(Bloomberg) -- Angela Merkel’s three potential successors began circling for her job as leader of the Christian Democratic Union, offering different approaches to the job of rebuilding support for Germany’s biggest party.

Merkel’s favored pick, CDU general secretary Annegret Kramp-Karrenbauer, promised to learn the lessons from the refugee crisis that turned many Germans against her mentor. Friedrich Merz, a conservative favorite looking for a political comeback, targeted the voters lost to the nationalist Alternative for Deutschland, though he promised he wouldn’t move the party to the right. The outsider in the race, Jens Spahn, an openly gay, right-wing flag-bearer, called for a “real new start.”

“The CDU is a party of the people in the middle,” Merz, 63, said onstage in the northern German port city of Luebeck late Thursday. “We’re not moving it to the political right or to the political left.”
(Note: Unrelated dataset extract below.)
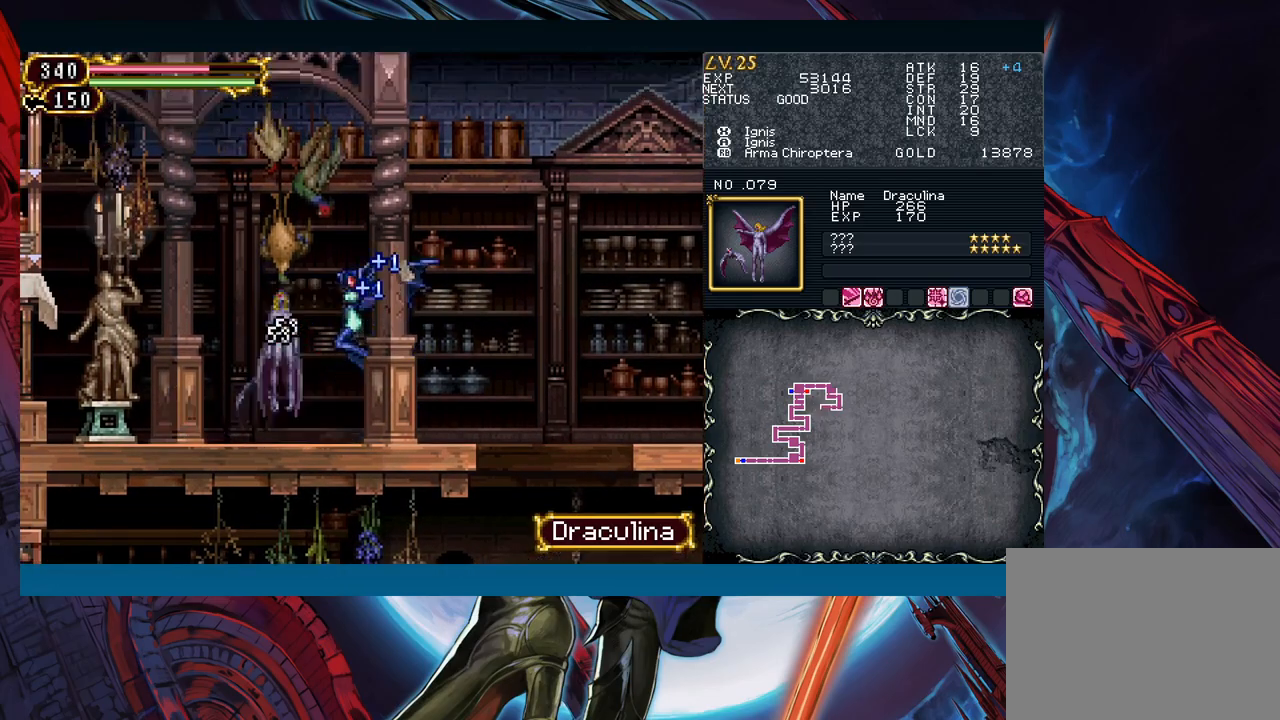
{"buttons": ["A", "B"], "left_stick": "right", "events": [[17, "left_stick", "right"], [317, "left_stick", "left"], [350, "B", "down"], [400, "A", "down"], [500, "left_stick", "right"]]}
As the champion of the pro-business old guard, Merz still has momentum since his surprise bid within hours of Merkel’s exit announcement on Oct. 28. For all his rhetoric, he’d likely offer a harder edge.

Merkel’s Mistakes

Kramp-Karrenbauer made clear that she’ll maintain Merkel’s approach of making the CDU a big-tent party, while trying to make amends for some of the errors that have damaged the chancellor after 13 years in power.

“It can’t be the case that things are decided in the government and only then in the party,” Kramp-Karrenbauer, 56, said to an audience of delegates who will cast ballots at a party conference in Hamburg on Dec. 7.
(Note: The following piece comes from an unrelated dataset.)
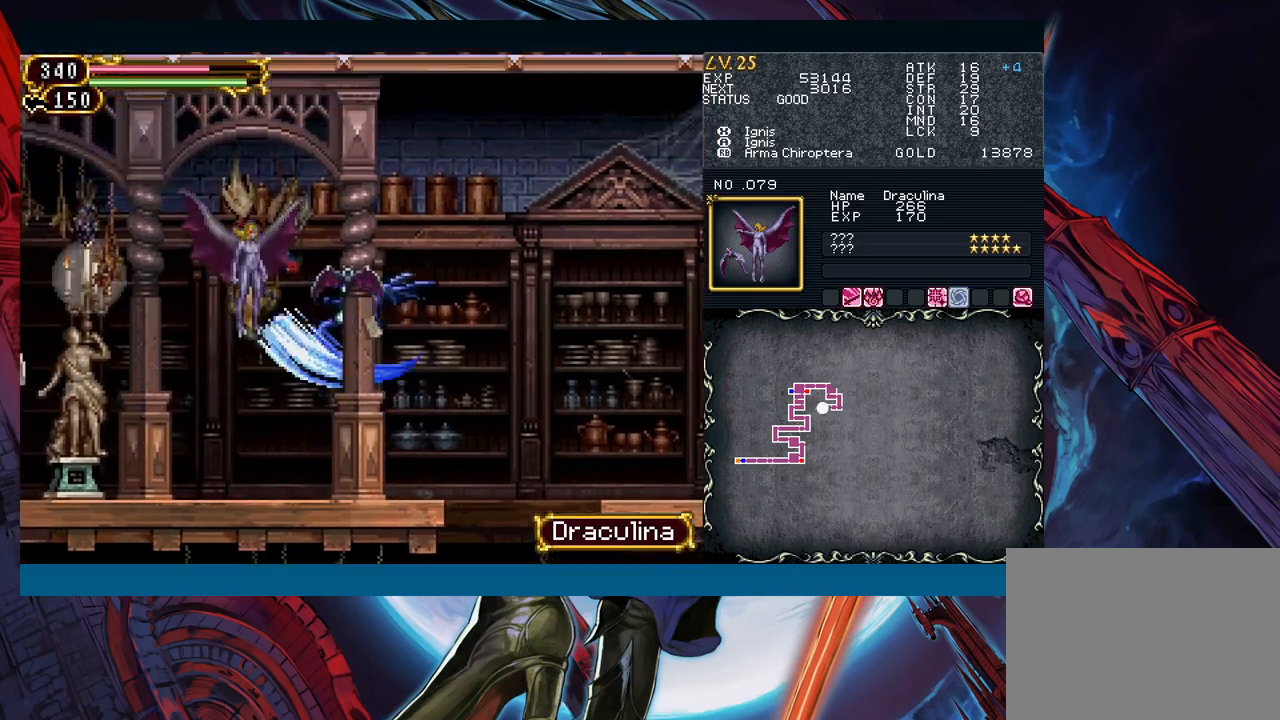
{"buttons": [], "left_stick": "left", "events": [[233, "left_stick", "center"], [283, "left_stick", "left"], [300, "A", "up"], [333, "B", "up"]]}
Merz, who’s spent the last decade in the private sector, latterly at a BlackRock Inc., drew applause by vowing to return the CDU to levels of support of past decades -- and that he would cut support for the far-right AfD in half. With a nod to the refugee crisis, he said the state risked “losing control” of the rule of law.

Although Merkel pushed him out of a senior party position when he was last involved in front line politics 16 years ago, Merz has denied any aims of score-settling and on Thursday night he lauded the chancellor’s record after nearly two decades as CDU leader.

“Every new party leader, me too, will be tied to the coalition agreement," he promised. "This will also determine my future relationship to Angela Merkel. Without fuss or quibbles.”

Merkel has stayed out of the race, even though she installed Kramp-Karrenbauer, a popular former state premier, at party headquarters in February. She’s said she aims to stay on as chancellor until the end of her term in 2021.

Polling Lead

Kramp-Karrenbauer edged past Merz in a poll that showed 35 percent of CDU loyalists preferred the general secretary, while 33 percent supported Merz, according to broadcaster ZDF. Spahn was in the single digits. The contest will be decided by a private ballot of 1,001 delegates.

Merz and Kramp-Karrenbauer, who is known in political Berlin by her initials AKK, both won solid applause, signaling that many delegates are still making up there minds. The event, for delegates from three northern states, was the first of eight regional conferences through the end of the month.

“I want to find out whether AKK is really more than a copy of Merkel,” Sebastian Knoke, a delegate from Trittau, about 20 miles (32 kilometers) east of Hamburg, said in an interview before the event. “I like the clear language of Merz, but don’t understand why he is suddenly returning to politics."

Eckhard Roeder, a party member at the Luebeck meeting, spoke for Merz supporters.

“I’m happy he’s back,” 68-year-old Roeder said. “He’s definitely not returning to politics because of the money, but because he wants power. He will go for the chancellery.”